Хлюпик "детка" готов был снять с себя ремень и хорошо отвозить своего незваного учителя - Вовку, но он сдержался. Не ради себя, ради Валентина Распутина. Ему первый раз в жизни выпала честь сделать что-то ради Валентина Распутина, и мысленно он сказал себе: "Гордись! А с ремнем - это уже не гордость".

В то же время Юрий Юрьевич был удивлен: "Вовка-то! Рассуждает вроде как совсем взрослый человек! Взрослый, но уж очень недалекий. То есть из самых вредных".

И ему не очень захотелось продолжать разговор. Тем более, что Вовка и еще спросил:

- Детка! Родители-то сколько дали тебе на мой прокорм?

- Сколько надо, столько и дали.

- А сколько тебе было надо? - не моргнув глазом очень заинтересованно, очень серьезно спросил Вовка.

- Как раз. Столько, сколько они мне дали.

- Я думал, может, мне что-то на карманные расходы перепадет.

- Какие же у тебя карманные расходы, Вовка, могут быть?

- Ну, всякие. Как у всякого порядочного человека, у меня тоже должны быть карманные.

Продолжать разговор о Валентине Распутине уже было Юрию Юрьевичу не по душе, неуместно было, и только он хотел сказать об этом Вовке, как тот принял соответствующую позу и сказал первым:

- Я слушаю... Внимательно! Ты, поди-ка, готовился к уроку-то? Знаю готовился. Не зря же?

Теперь уже Юрию Юрьевичу было неудобно отказывать.

- Значит, так... Значит, Россия несколько столетий, ну, по крайней мере лет полтораста, жила не то чтобы по Толстому, этого никогда не было, но жила она в том мире, в котором и Толстой, и Пушкин жили, в который они погружались, изъясняли его, этот мир, так, как сами его понимали. Спорили с ним и со своими современниками, призывали их к лучшему, ну и, конечно, сильно этот мир ругали... На то они и были великими писателями. И людьми тоже великими.
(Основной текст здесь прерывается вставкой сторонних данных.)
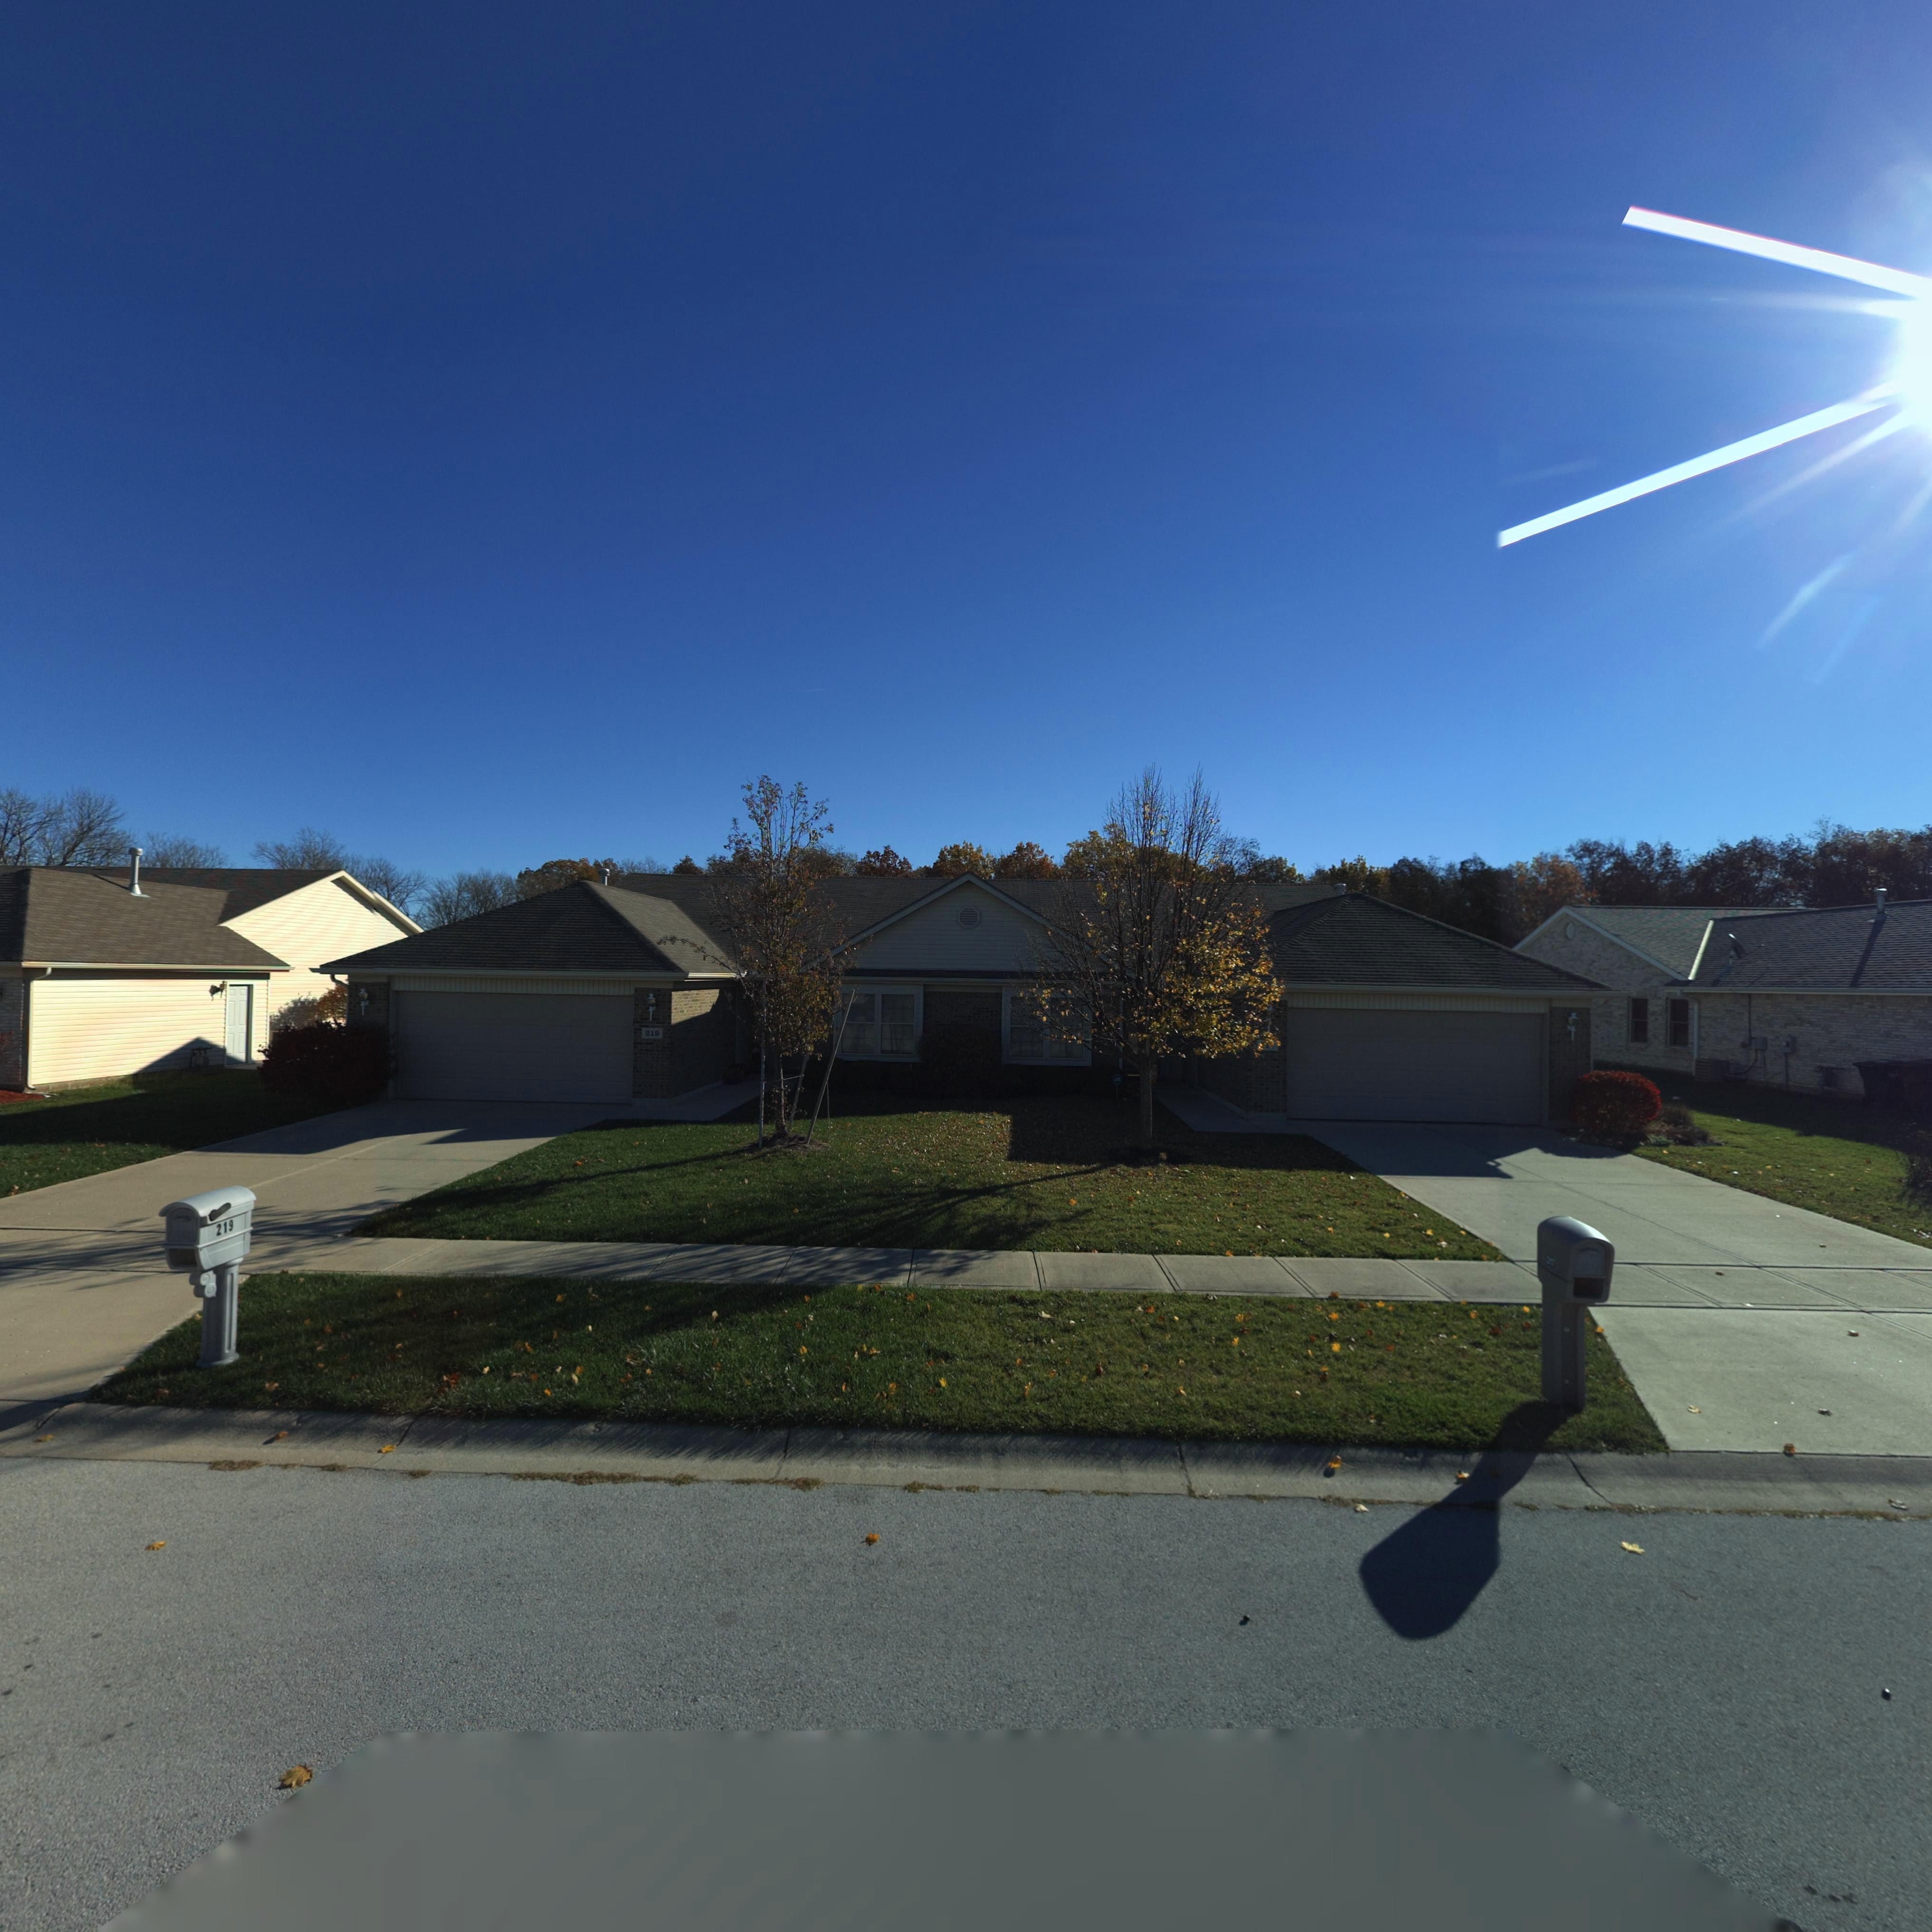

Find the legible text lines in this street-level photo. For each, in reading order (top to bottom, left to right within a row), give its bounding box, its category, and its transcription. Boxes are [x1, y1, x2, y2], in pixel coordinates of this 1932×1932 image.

[644, 1030, 661, 1039] StreetNumber: 219
[215, 1220, 237, 1241] StreetNumber: 219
Но вот этот мир, эта Россия кончились. Они не в первый уже раз кончались, и раньше бывало, такие вещи не происходят за один раз, а за два-три раза. На это обязательно нужно многоразие, но тут дело было окончательное: нету того, что было, - и все тут! Нету ни пушкинских, ни толстовских героев, нету даже воздуха того и неба того же, которые были при них, не говоря уж о птицах, о полях-лугах, о деревнях и городах. Кто-то из русских людей этого просто-напросто не заметил, кто-то заметил, но махнул рукой: "Нету? Ну, значит, так и надо!" Кто-то обрадовался: "Наконец-то!" Но никто, почти никто, с тем миром по-человечески не попрощался. Как положено людям. Люди, они как? Они, если кто-то из близких умер - мать, отец, сын, дочь, - они хоронят того, провожают покойника на кладбище, прощальные слова говорят. А тут - ничего. Умерло прошлое, вчерашний день и тот умер - и ладно, и хорошо: не мешается под ногами. Выбросим его на помойку! Окончательно! Песня тогда пелась, называлась "Интернационал": "Весь мир насилья мы разрушим до основанья, а затем мы наш, мы новый мир построим, кто был ничем, тот станет всем"! Всем! Ты фонари на улицах бил? Приходилось?

- Фонари? Они мне не мешают. Они мафиози мешают, и то не очень.

- Это я и без тебя знаю, что не мешают. Я тебя не об этом спрашиваю, я спрашиваю: ты фонари на улицах бил? Приходилось или не приходилось?

- Что-то толком не припомню, детка. Может, и приходилось. Ручаться, во всяком случае, не могу.

- Ну вот, а тогда было так: половина населения России била фонари, другая половина эти фонари защищала. Дескать, зачем? Они еще пригодятся, еще посветят. А устареют - сами погаснут. Без битья. И получилась Гражданская война, долгая получилась, больше четырех лет. Жестокостей всяческих было! Террора было!

- Как сейчас?

- Вроде того. Во всяком случае, очень похоже. И как сейчас, война между теми и другими называлась политикой. Плохое слово!

- Это - точно! Мы у себя в классе постановили: политикой не заниматься! Чем угодно, только не политикой.